恐怖でガクガクと震えている膝に鞭を打ち涙を浮かべるモニカの前へと滑り込み抱きかかえる。

 身を挺し、まるで盾にでもなるかのように。


 何故自分がこの子を助けようとしたのかは分からない。

 親しいどころか、嫌われてさえいるこの子を……

 目の前で無残に殺される。そう直感した時には身体が動き出していた。

 

 後のことなど考えず策もない。あまりに無謀。これでは所詮餌が一人増えただけにすぎない。

 熊は俺のことなど意に介さずそのまま腕を振り下ろした…………死んだなこれ……


「水よ、氷よ! 槍となりて突き貫け! グラキエーハースター!」


 死を覚悟し身を縮こまらせて瞼を硬く閉じているとニーナの声が辺りに響く。

 目を開けた次の瞬間には、奴の振り下ろした腕や体には無数の氷が突き刺さっていた。


「やった……のか!?」

 

 体勢を崩され、大きく仰け反る熊。

 ひるみはしたものの戦意はそがれていない。

 むしろ、激昂している。
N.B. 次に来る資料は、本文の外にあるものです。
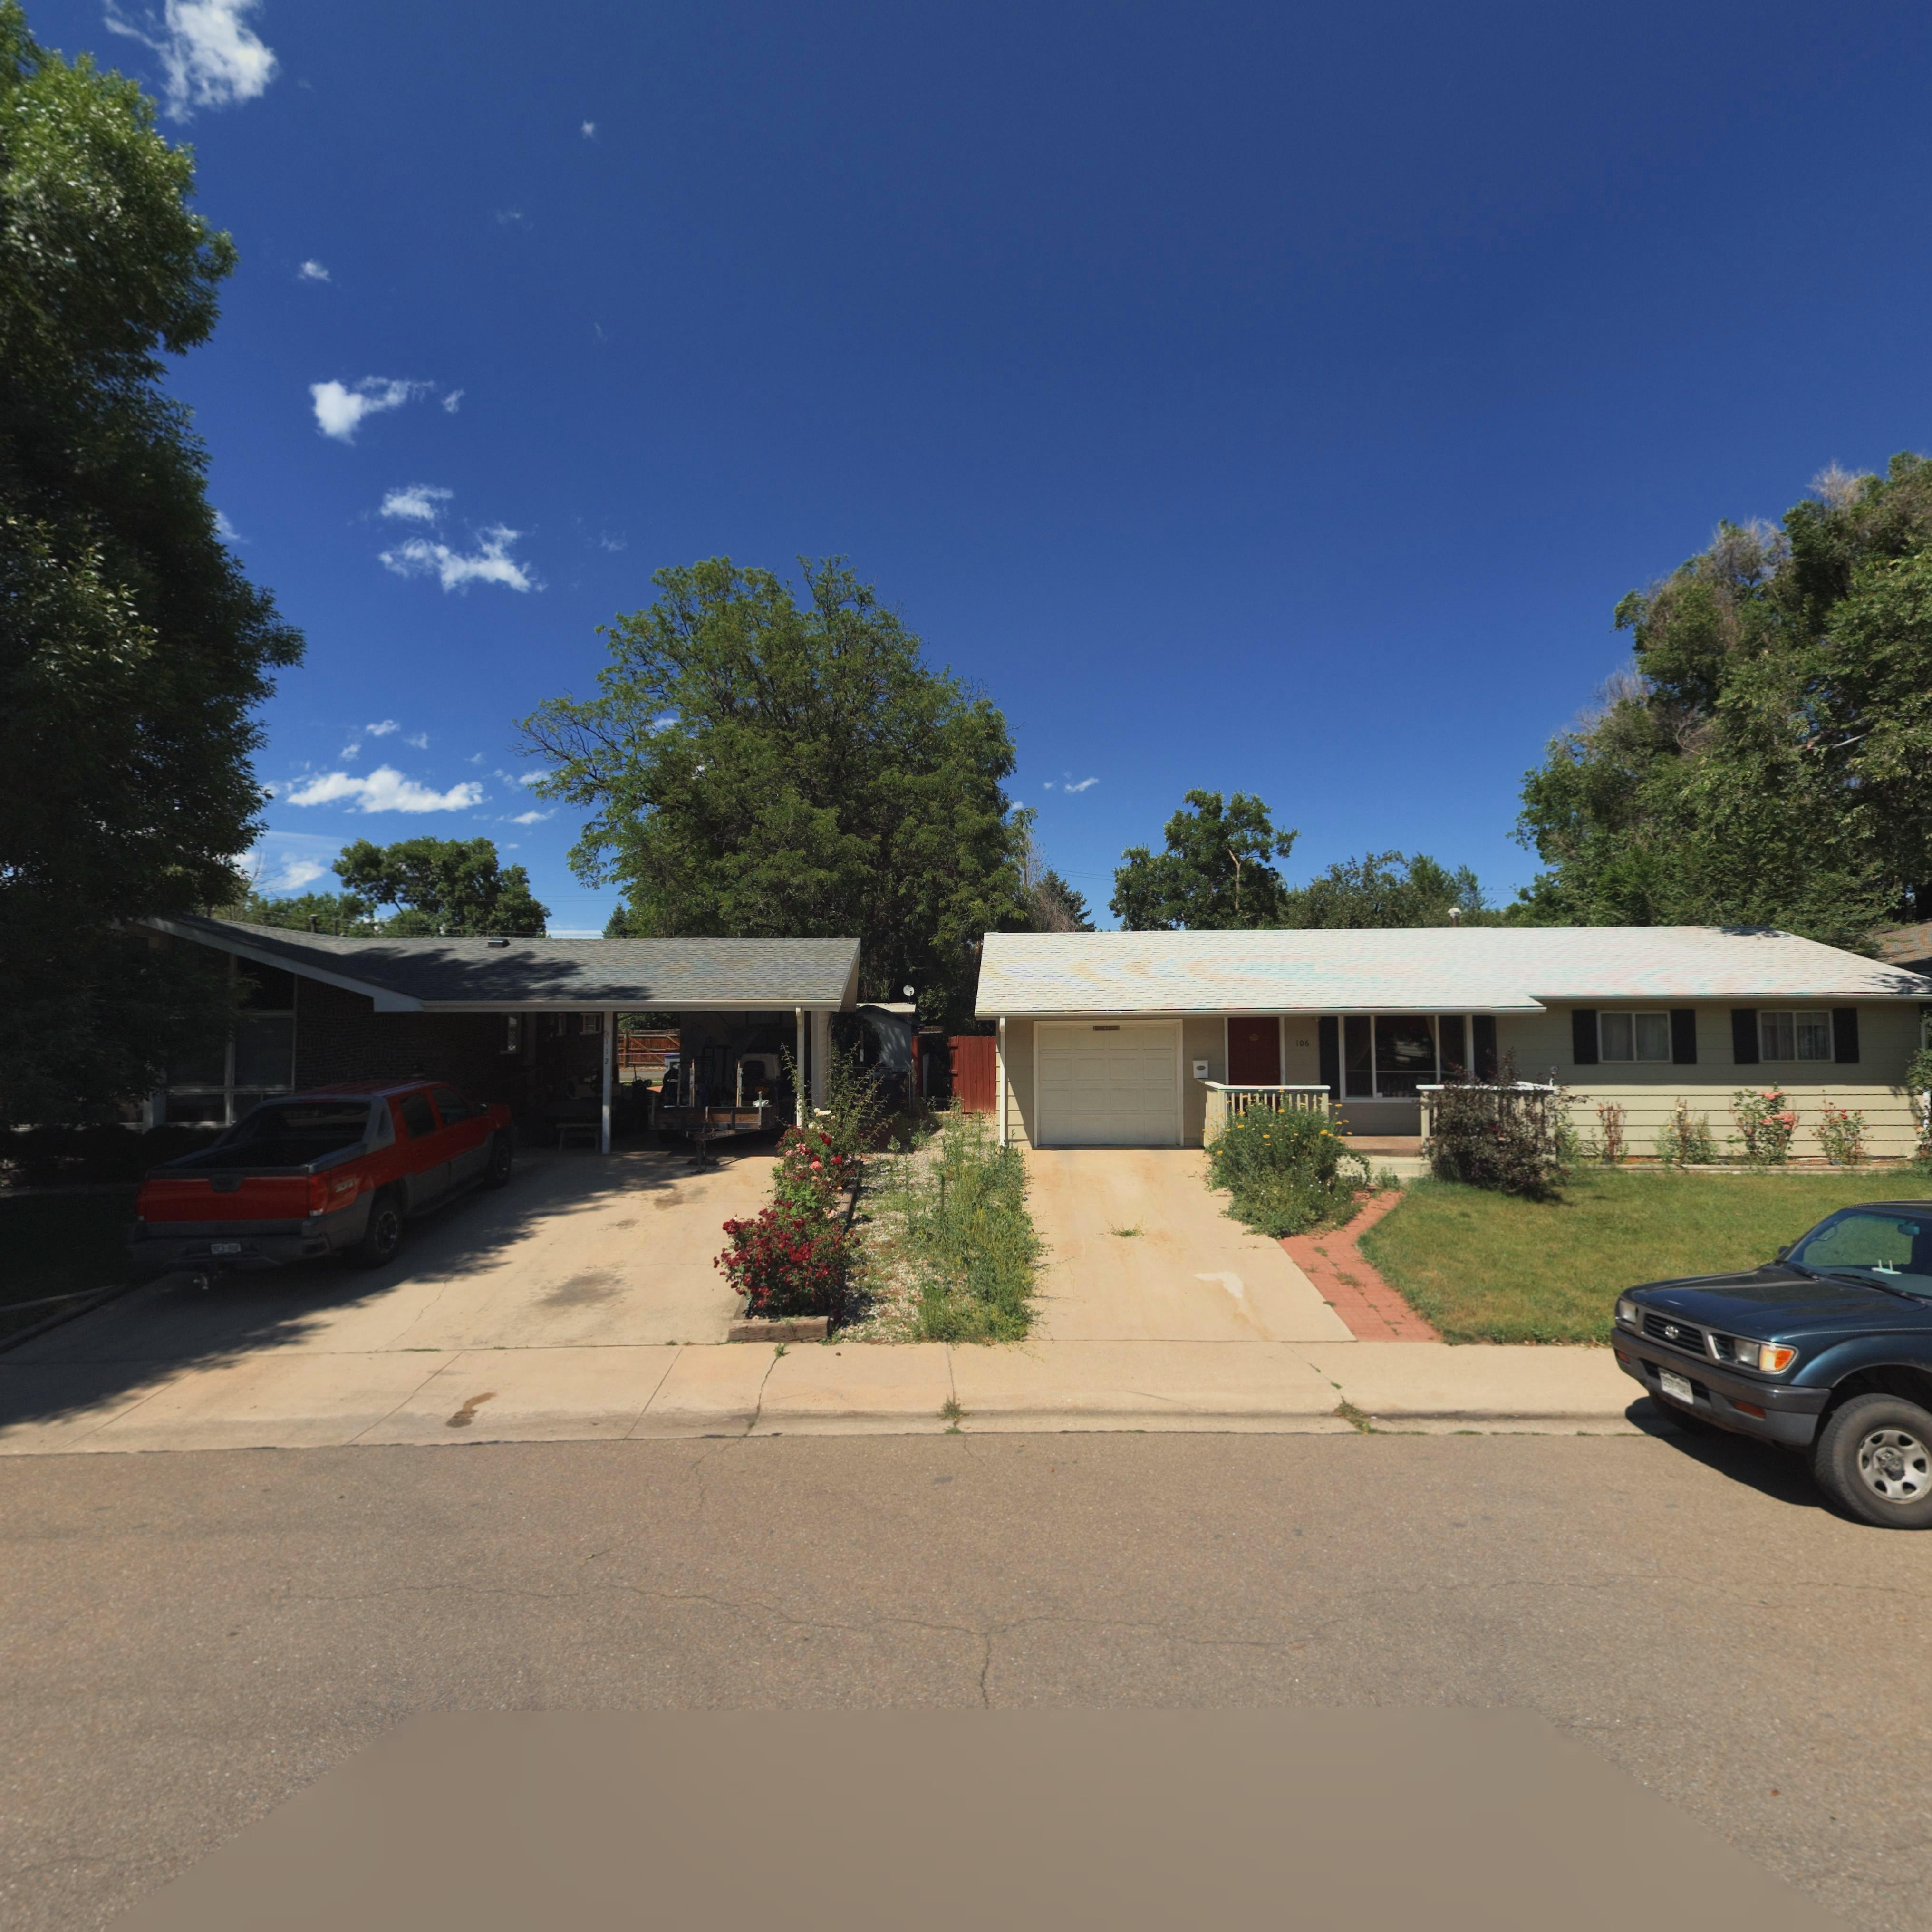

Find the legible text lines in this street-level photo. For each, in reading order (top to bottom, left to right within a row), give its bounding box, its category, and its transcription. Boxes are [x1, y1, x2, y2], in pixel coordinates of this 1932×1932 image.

[604, 1037, 609, 1065] StreetNumber: 112
[1296, 1039, 1309, 1047] StreetNumber: 106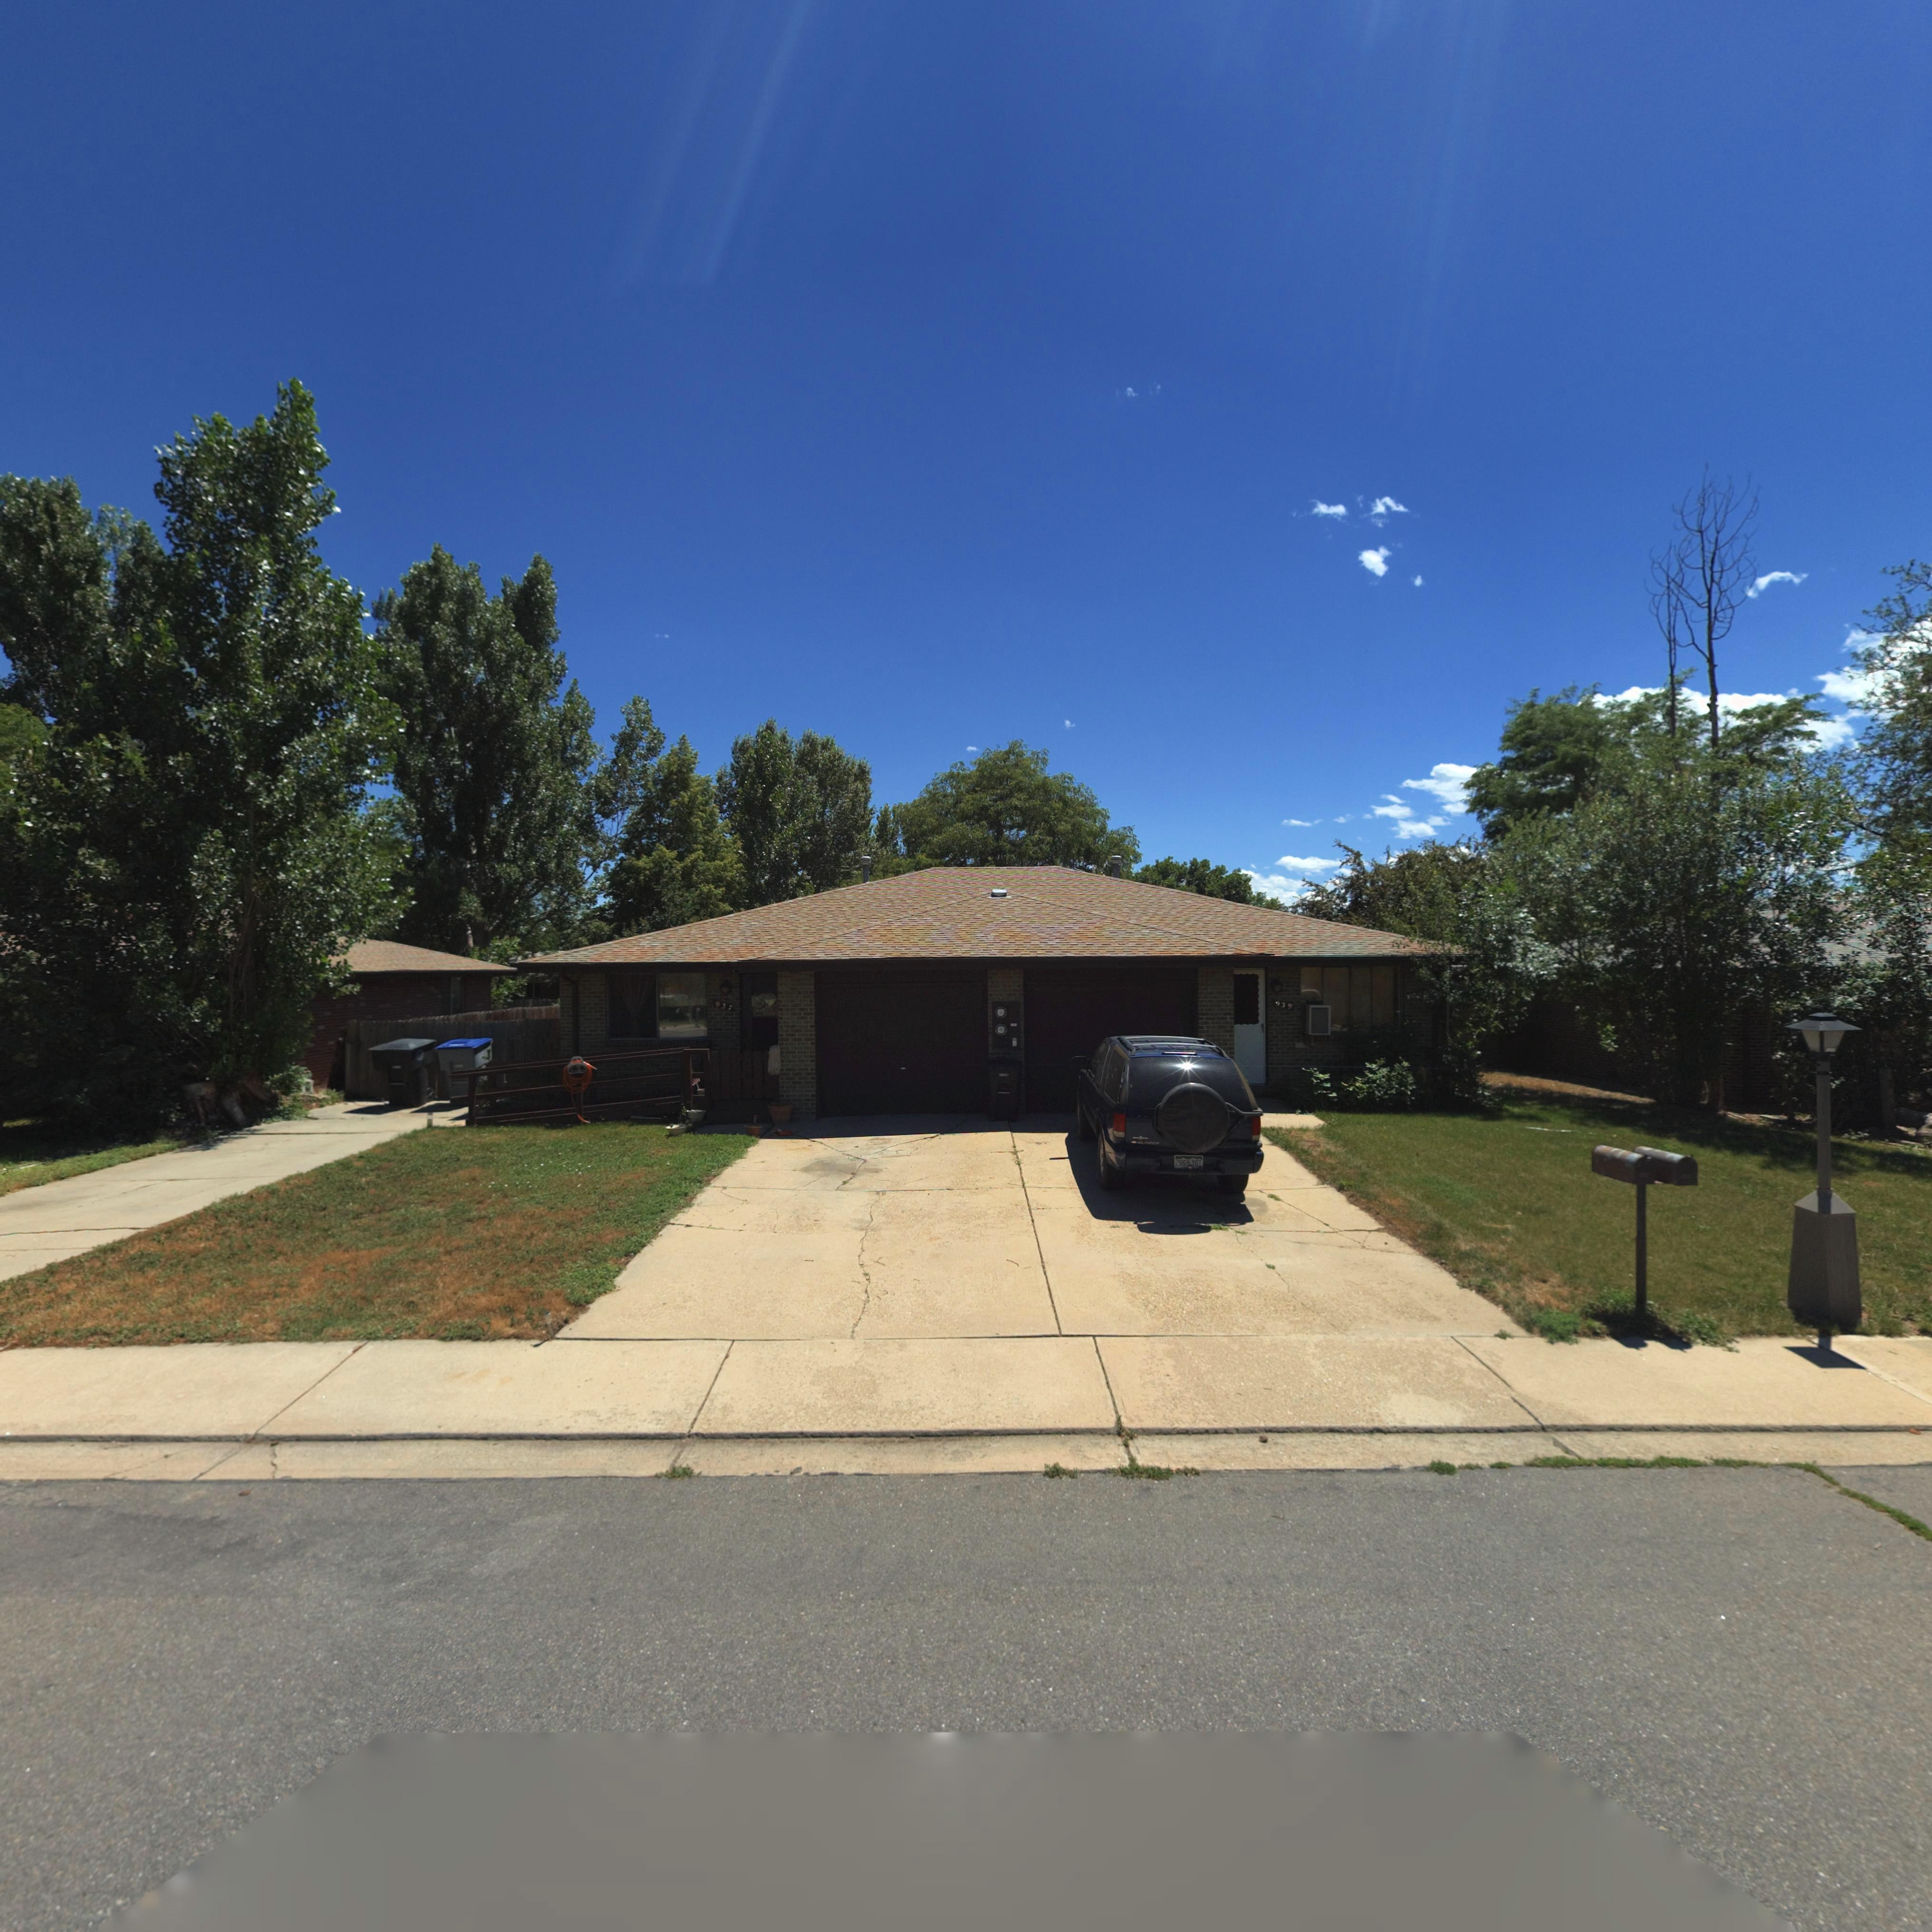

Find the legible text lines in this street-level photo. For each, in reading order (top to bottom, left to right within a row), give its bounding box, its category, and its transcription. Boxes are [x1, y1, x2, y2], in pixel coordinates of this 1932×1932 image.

[715, 1001, 733, 1011] StreetNumber: 937
[1275, 1000, 1292, 1009] StreetNumber: 939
雄たけびを上げながらこちらに向かって来た。

 身体に無数の傷を負いズタズタになりながらもその眼差しはモニカを捕らえていた。

 

「小僧! 受け取れ!」


「――ッ!?」

 

 牛舎の方から誰かの声とともに、抜き身の剣が投げつけられ、足元に転がり込んできた。

 剣身の長い両刃剣、柄はボロボロ、刃は手入れが行き届いているとはとても言い難い状態。どう考えても熊に立ち向かうには心もとない武器。

 幼少期から剣道はやっていたので多少の心得はある。だが、真剣なんて扱ったことないぞ!

 

 弱音を吐いても仕方がない。一呼吸置き剣を拾い上げ構えを取る。

 不思議と身体は軽く力が湧きあがった。

 熊の咆哮に臆することなく迎え立つ。

 極限の条件下だからだろうか、巨躯の動きはスローモーションに見え動きが手に取るように分かる。


「ええい、ままよ! ハアァーーッ!!」


 こちらへ突っ込んできた熊をすんでの所で横っ飛びに躱す。

 側面より首すじを狙い全力で剣を叩き下ろす。

 突然の斬撃によろめき立ち上がり後退する熊。

 すかさず距離を詰め足元から飛び上がり、首元を横なぎに切り払った。

 鋭い一閃は喉笛を掻き切り熊からは勢い良く血が噴出した。

 渾身の一撃により熊は致命傷を負ったのか、ヨロヨロと数歩歩くと地に付し動かなくなった。

 

「ハァ、ハァ……生き……てる……フゥー、何とかなってよかった……」


「モニカ! 良かった無事で! 本当によかった!!」


「大丈夫? 怪我はない!? 」


 ニーナとダンテはいの一番にモニカに駆け寄り無事を喜んでいる。

 ダンテは泣きながらモニカを抱きしめている。

 モニカも安堵からか号泣している。とにかく全員無事で何よりだ。


 握り締めた剣は流石に耐え切れなかったのか真っ二つに折れてしまっていた。 

 この分不相応な力……まさかこれが神様の言っていた異能なのか? 

 普段の俺には熊を躱すほどの俊敏さもなまくらの剣で熊の皮膚を切り裂く程のパワーもあるはずがない。


「あーあ、真っ二つじゃないかい。どれ、怪我は無いかね?」

 

 いつの間にか俺の横に立ち折れた剣を見ている老人がいた。

 声を掛けられるまで気配を感じなかったぞ。

 確か、ニーナ達の爺さんでペトロスって名前だったか。剣はこの爺さんが投げ込んだのか。

 

 リアクションを取れずにいる俺を尻目に、全身を舐めまわすようにジロジロと見回す。

 そして手の甲にあるアザをまじまじと見つめだした。


「ほう……見てみな。十字の聖痕が光っとるじゃろ? これはお前さんの力が発動しとる証拠じゃ」


「本当だ、光ってる……ペトロス爺さん、何か知ってるんですか?」


「まあ、多少はな……今は推測の域を出んが……後で工房まで来なさい。まずはあの子達を落ち着かせんとな」


 そういうとスタスタとダンテ達のもとへと歩いていってしまった。